EKMEKÇİKIZ dedi ki...

Ben Simon kadar iyiniyetli değilim ve sana katılıyorum. Geçmişte bazı tecrülerim oldu, bu ülkede yaşayanlarla, hem kişisel, hem mesleki. Kandırmaca çalışması daha yakın ihtimal gözüktü bana.
Neyse, ucuz kurtulmuşsun.
:))

gülçin dedi ki...

ah neolitik hanımcığım, bu kadarla kalsa bile azcık rumen travması bırakmaz mı bu gezi? ay yani, devamı var mı ? hadi yaz:))--merakla okudum, eline sağlık, bence de kandırmaca yapacaklardı--

sevgiler.

Arzu Çur dedi ki...

Utançtan yerin dibindeyim.

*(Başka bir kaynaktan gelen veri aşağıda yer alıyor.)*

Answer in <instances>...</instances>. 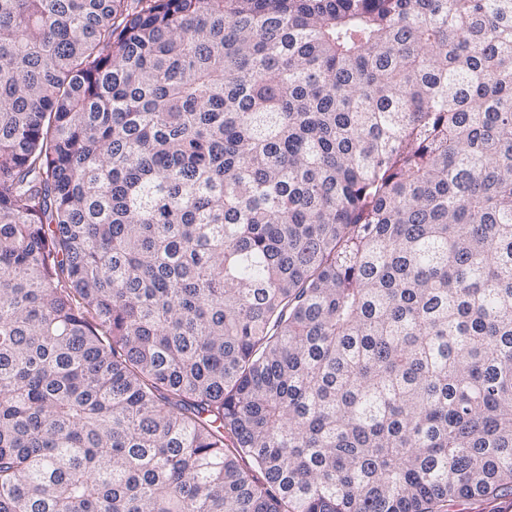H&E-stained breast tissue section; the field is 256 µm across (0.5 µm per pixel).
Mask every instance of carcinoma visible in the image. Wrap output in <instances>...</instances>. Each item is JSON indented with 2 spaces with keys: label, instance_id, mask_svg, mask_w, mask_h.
I'll return each mask as SVG.
<instances>
[{
  "label": "carcinoma",
  "instance_id": "carcinoma-1",
  "mask_svg": "<svg viewBox=\"0 0 512 512\" xmlns=\"http://www.w3.org/2000/svg\"><path fill=\"white\" fill-rule=\"evenodd\" d=\"M512 495V0H0V512Z\"/></svg>",
  "mask_w": 512,
  "mask_h": 512
}]
</instances>
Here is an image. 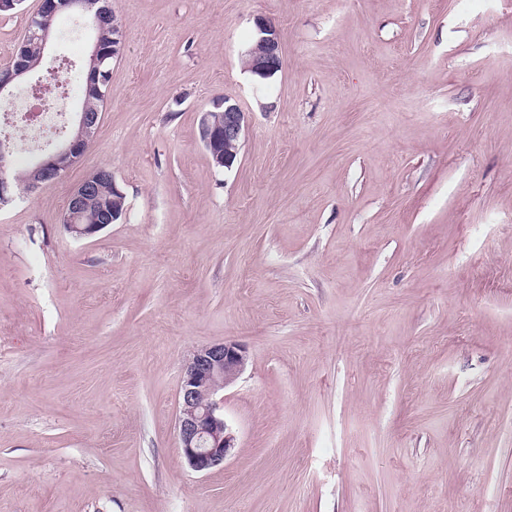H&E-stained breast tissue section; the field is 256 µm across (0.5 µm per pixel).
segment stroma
<instances>
[{
    "mask_svg": "<svg viewBox=\"0 0 512 512\" xmlns=\"http://www.w3.org/2000/svg\"><path fill=\"white\" fill-rule=\"evenodd\" d=\"M40 0L0 14V69ZM94 143L0 210V512H512V0H112ZM262 16L283 65L243 68ZM67 112L93 35L53 24ZM247 116L232 169L199 137ZM105 166L127 211L62 226ZM233 340L192 471L183 365ZM247 361L246 348L233 341L197 348L186 361L176 430L183 456L195 472L223 465L234 448L218 394L241 375Z\"/></svg>",
    "mask_w": 512,
    "mask_h": 512,
    "instance_id": "1",
    "label": "stroma"
}]
</instances>
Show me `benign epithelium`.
Wrapping results in <instances>:
<instances>
[{
  "label": "benign epithelium",
  "mask_w": 512,
  "mask_h": 512,
  "mask_svg": "<svg viewBox=\"0 0 512 512\" xmlns=\"http://www.w3.org/2000/svg\"><path fill=\"white\" fill-rule=\"evenodd\" d=\"M72 11L87 18L113 16L110 0H41L39 10L27 19L25 34L17 46L12 61L0 70V101L14 97V90L27 83L36 93L40 81L30 82L34 65L27 60V48L35 43L41 56L48 54L53 23L58 14ZM256 39L243 58L244 69L261 80L274 76L282 68V55L276 27L267 19H254ZM122 32L112 23V42L96 39L84 64L85 98L105 99L104 88L110 79L106 69L109 59L121 50ZM246 113L230 98H224L221 116L207 111L199 122L200 140L217 167L232 168L237 160L245 132ZM100 124V114L82 107L72 123L75 134L55 147L42 151L30 167L26 190L33 192L42 184L55 182L72 167L91 146ZM112 178L105 169L91 171L70 192L61 223L76 238L95 235L115 223L125 212V195L112 185V197L101 194V184ZM17 195L12 174V151L8 144L0 145V209L15 202ZM91 207L100 213V222L84 224L82 217ZM248 361L246 348L233 341L216 342L194 350L186 361L179 389V410L176 430L180 448L188 466L205 472L224 464L235 437L224 420L218 394L232 384L244 371Z\"/></svg>",
  "instance_id": "obj_1"
}]
</instances>
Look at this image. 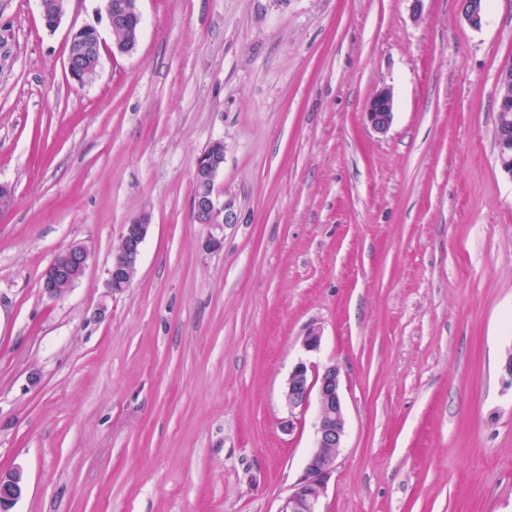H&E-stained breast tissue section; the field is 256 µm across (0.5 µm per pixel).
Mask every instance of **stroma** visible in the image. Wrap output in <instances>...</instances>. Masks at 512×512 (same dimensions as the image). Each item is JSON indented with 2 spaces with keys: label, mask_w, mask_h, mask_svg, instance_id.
<instances>
[{
  "label": "stroma",
  "mask_w": 512,
  "mask_h": 512,
  "mask_svg": "<svg viewBox=\"0 0 512 512\" xmlns=\"http://www.w3.org/2000/svg\"><path fill=\"white\" fill-rule=\"evenodd\" d=\"M0 0V468L9 512H279L314 437L282 390L313 325L346 434L320 512H512V177L495 149L512 0ZM101 40L78 86L70 34ZM393 122L364 112L380 88ZM238 221L191 216L197 157ZM151 226L130 288L106 269ZM85 243L59 300L41 277ZM106 2V15L111 30L127 25L135 19L141 28L142 16L139 0H106ZM366 117L377 133H386L393 120V95L390 88L383 87L375 92L366 106ZM150 221V215L143 213L131 220L129 224L123 225L119 236V239L124 242L123 250L121 252V244L118 241L112 254L114 257L121 253V257L111 265L107 272V284L111 292L120 293L130 287L132 272L137 269L139 264ZM90 252L83 244H72L59 252L42 275V290L51 299L64 297L84 276L88 267ZM67 281L58 287L59 282ZM25 492L22 472L19 468L4 471L0 469V509L14 503ZM7 512L6 510H2Z\"/></svg>",
  "instance_id": "obj_1"
}]
</instances>
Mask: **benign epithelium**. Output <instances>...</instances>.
Listing matches in <instances>:
<instances>
[{
	"label": "benign epithelium",
	"mask_w": 512,
	"mask_h": 512,
	"mask_svg": "<svg viewBox=\"0 0 512 512\" xmlns=\"http://www.w3.org/2000/svg\"><path fill=\"white\" fill-rule=\"evenodd\" d=\"M67 0H57L54 10L42 7L45 25L55 27L65 11ZM465 19L473 27L483 21L484 0H461ZM106 15L110 28L124 26L134 20L142 21L139 0H106ZM100 38L97 30L82 27L70 37L66 70L78 85L93 83L98 77ZM498 122L495 145L502 170L512 177V63L502 68L498 76ZM366 117L374 131L383 134L393 120V95L388 87L375 92L366 106ZM224 148L214 142L197 157L194 169L195 192L191 207L196 221L208 228L205 247L221 248L224 229L236 223L233 203L224 199L217 185L223 168ZM150 226V215L142 213L123 225L120 239L124 247L119 260L108 269V288L120 293L130 287L132 272L137 269ZM90 252L83 244H72L59 252L42 275V290L51 299L64 297L85 274ZM67 281L68 287H58ZM322 332L310 327L302 339L307 352L319 350ZM318 404L314 428L313 447L304 469L285 500L280 512H317L320 502L327 496L329 482L335 469L337 455L326 452L339 449L346 433V412L342 399V371L339 364L328 362L322 366L312 361H299L285 383L282 399L288 409V418L281 422L285 432H292L310 405L311 397ZM25 492L22 472L18 468L0 469V509L14 503Z\"/></svg>",
	"instance_id": "1"
}]
</instances>
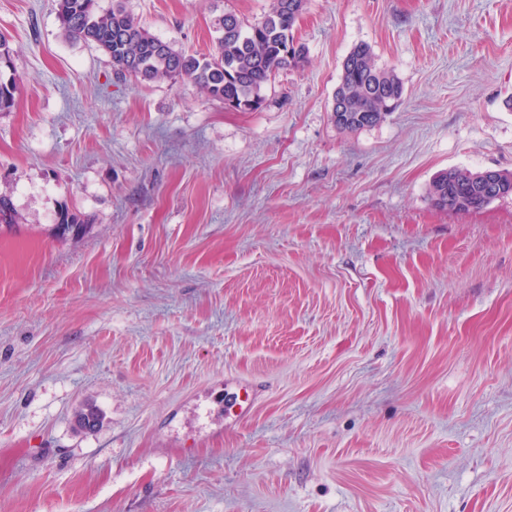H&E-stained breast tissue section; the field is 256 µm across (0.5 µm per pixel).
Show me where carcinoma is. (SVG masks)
<instances>
[{"mask_svg": "<svg viewBox=\"0 0 512 512\" xmlns=\"http://www.w3.org/2000/svg\"><path fill=\"white\" fill-rule=\"evenodd\" d=\"M289 0H272L270 10L258 21L246 23L233 13L215 17V52L188 55L146 30L125 7L112 0L102 9L98 0H56L63 32L91 43L112 62L116 75H135L147 81L187 79L211 97L234 100L237 109L261 107L263 91L275 74L298 65L305 48L294 42V25L304 10L288 8ZM16 82L0 74V112L15 104ZM403 95V85L390 70L377 67L371 48L356 45L343 62L334 95L336 128L353 132L383 123ZM483 172L449 169L439 173L429 188L433 204L458 212L486 205L480 182Z\"/></svg>", "mask_w": 512, "mask_h": 512, "instance_id": "obj_1", "label": "carcinoma"}]
</instances>
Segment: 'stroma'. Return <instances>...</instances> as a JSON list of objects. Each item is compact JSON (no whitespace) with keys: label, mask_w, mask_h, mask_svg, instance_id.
Segmentation results:
<instances>
[{"label":"stroma","mask_w":512,"mask_h":512,"mask_svg":"<svg viewBox=\"0 0 512 512\" xmlns=\"http://www.w3.org/2000/svg\"><path fill=\"white\" fill-rule=\"evenodd\" d=\"M125 4L202 55L271 0ZM293 33L240 111L0 0V512H512V196L428 195L512 172V0H306ZM360 43L405 92L343 132ZM12 67L11 49L5 39L0 35V112L10 111L15 104L16 82L13 77L5 79L2 68ZM490 170V169H487ZM470 171L467 169H449L439 173L429 188V196L433 204L441 209L458 212L477 210L491 201H485L483 193L494 195L497 186L495 171L485 175L486 189L482 192L480 182L485 171Z\"/></svg>","instance_id":"stroma-1"}]
</instances>
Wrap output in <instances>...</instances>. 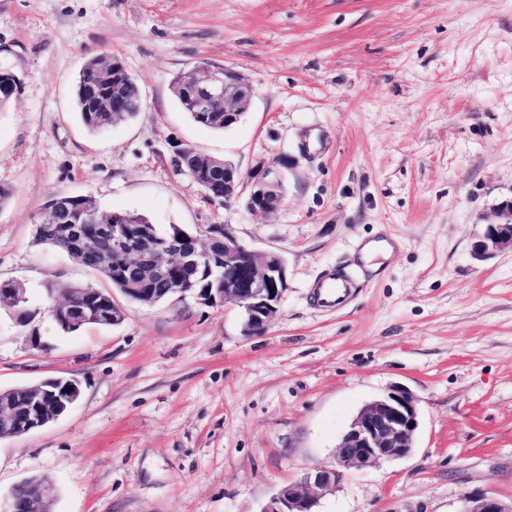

Hadi biraz daha utandır beni.

(Polisiye arayışın devam ediyor ise Craig Russell'ın Kanlı Masallar'ı fena değil, aklında olsun)

Sevgiler,

neo dedi ki...

simon,

sözünü ettiğin uygulamaları biliyorum, biletiniz yoksa ya da

tarihsiz ise bilmem kaç katı ceza ödüyorsun, roma'da kontrol

etmişlerdi bi kere mesela ama frankfurt'ta, viyana'da

bakan, eden yoktu. neyse, ben kandirmaca oldugundan eminim,

"cezayı ödiycem" dememe rağmen pasaportumu elimden alması, polise gidelim diyince arazi olmaları başka türlüsünü düşünmeme engel oluyor.

...

elektra,

diger bulıtları da ekledim bugün :) fotograflar zayıf biraz, dogru

dürüst vakit olmadı fotograf cekmeye.

ekmekci kız,

bana da ucuz kurtuldum hissi geldi pasaportumu geri aldığımda. başka olumsuz şeyler de duydum konsolosluk çalışanlarından bükreş'te yaşadıkları hakkında ama neyse, her yerde her şey mümkün, "geceyarısı ekspresi" tadında şeyler yazmak da hoşuma gitmiyor.

...

gülçin,

yok travma düzeyinde olmadı pek, yine giderim, yine haritamı alır gezerim ama otobüse binmem herhalde :) devamını da ekledim. sevgiler.

...

arzu,

ehehe, devamını da ekledim arayı soğutmadan.

kanlı masallar'ı duymamıstım, ekledim listeme, çok sağol. kitap fuarına gittim gecen cumartesi, oradan da aldım bi seyler, yazarım onları da.

sevgiler.

Admin dedi ki...

Yazı tarzınız etkileyici. Teşekkürler.